- _Requirement_: Look over the lines below. Report each one that includes the string "هواپیما".

- _Supplied records_:
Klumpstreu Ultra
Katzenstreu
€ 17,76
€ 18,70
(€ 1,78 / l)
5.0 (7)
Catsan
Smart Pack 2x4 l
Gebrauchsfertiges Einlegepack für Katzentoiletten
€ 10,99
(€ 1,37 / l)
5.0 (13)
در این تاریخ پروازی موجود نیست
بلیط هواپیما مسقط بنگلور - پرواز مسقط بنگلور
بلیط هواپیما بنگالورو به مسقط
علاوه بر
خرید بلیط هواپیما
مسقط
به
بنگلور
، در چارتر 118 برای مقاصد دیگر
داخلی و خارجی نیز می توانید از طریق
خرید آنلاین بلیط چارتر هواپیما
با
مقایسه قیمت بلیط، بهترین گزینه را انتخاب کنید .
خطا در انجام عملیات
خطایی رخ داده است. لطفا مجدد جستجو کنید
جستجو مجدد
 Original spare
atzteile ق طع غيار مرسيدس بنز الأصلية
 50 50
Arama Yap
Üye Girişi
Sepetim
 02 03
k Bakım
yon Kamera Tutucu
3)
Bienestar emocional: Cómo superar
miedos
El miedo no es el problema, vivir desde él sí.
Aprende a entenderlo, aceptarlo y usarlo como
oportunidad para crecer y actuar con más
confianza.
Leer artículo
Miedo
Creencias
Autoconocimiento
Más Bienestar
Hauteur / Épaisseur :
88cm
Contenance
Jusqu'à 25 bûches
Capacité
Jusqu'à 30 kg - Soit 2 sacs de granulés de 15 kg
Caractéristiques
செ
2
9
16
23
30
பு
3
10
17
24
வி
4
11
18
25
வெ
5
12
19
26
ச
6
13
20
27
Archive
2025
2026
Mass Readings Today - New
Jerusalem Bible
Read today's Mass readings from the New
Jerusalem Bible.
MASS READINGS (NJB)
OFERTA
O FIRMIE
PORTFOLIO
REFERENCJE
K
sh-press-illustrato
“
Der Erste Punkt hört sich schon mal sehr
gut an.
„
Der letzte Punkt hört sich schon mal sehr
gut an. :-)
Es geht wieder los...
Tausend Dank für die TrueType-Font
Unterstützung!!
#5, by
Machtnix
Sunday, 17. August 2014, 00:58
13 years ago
==
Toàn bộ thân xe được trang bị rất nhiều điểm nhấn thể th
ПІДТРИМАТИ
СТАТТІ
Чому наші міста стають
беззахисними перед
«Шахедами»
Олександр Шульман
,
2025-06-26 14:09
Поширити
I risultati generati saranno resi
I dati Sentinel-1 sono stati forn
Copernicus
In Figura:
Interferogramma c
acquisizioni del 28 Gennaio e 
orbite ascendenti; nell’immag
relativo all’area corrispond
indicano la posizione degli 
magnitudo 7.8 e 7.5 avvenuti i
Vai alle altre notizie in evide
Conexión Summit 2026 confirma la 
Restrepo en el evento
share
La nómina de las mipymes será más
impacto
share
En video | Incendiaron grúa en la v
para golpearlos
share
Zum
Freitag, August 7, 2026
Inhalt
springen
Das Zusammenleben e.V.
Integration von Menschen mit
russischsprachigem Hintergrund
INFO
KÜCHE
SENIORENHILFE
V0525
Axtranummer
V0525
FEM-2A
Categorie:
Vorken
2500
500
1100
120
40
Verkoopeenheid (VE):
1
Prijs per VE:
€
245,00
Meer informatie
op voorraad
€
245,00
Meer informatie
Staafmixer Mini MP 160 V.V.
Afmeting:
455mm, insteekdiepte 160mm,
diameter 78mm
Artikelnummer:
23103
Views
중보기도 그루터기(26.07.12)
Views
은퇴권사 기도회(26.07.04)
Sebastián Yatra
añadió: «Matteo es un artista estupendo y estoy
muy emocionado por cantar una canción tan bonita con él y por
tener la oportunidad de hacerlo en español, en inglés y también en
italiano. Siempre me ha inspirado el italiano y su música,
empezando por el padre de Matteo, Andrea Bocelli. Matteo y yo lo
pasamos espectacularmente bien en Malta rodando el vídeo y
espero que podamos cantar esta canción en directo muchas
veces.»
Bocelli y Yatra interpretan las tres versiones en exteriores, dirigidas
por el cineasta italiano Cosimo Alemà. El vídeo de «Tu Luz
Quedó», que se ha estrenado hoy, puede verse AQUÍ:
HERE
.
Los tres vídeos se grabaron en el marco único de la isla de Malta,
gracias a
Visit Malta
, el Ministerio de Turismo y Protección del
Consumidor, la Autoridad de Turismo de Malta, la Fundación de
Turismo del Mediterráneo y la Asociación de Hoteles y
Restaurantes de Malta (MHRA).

- _Response area_:
بلیط هواپیما مسقط بنگلور - پرواز مسقط بنگلور
بلیط هواپیما بنگالورو به مسقط
خرید بلیط هواپیما
خرید آنلاین بلیط چارتر هواپیما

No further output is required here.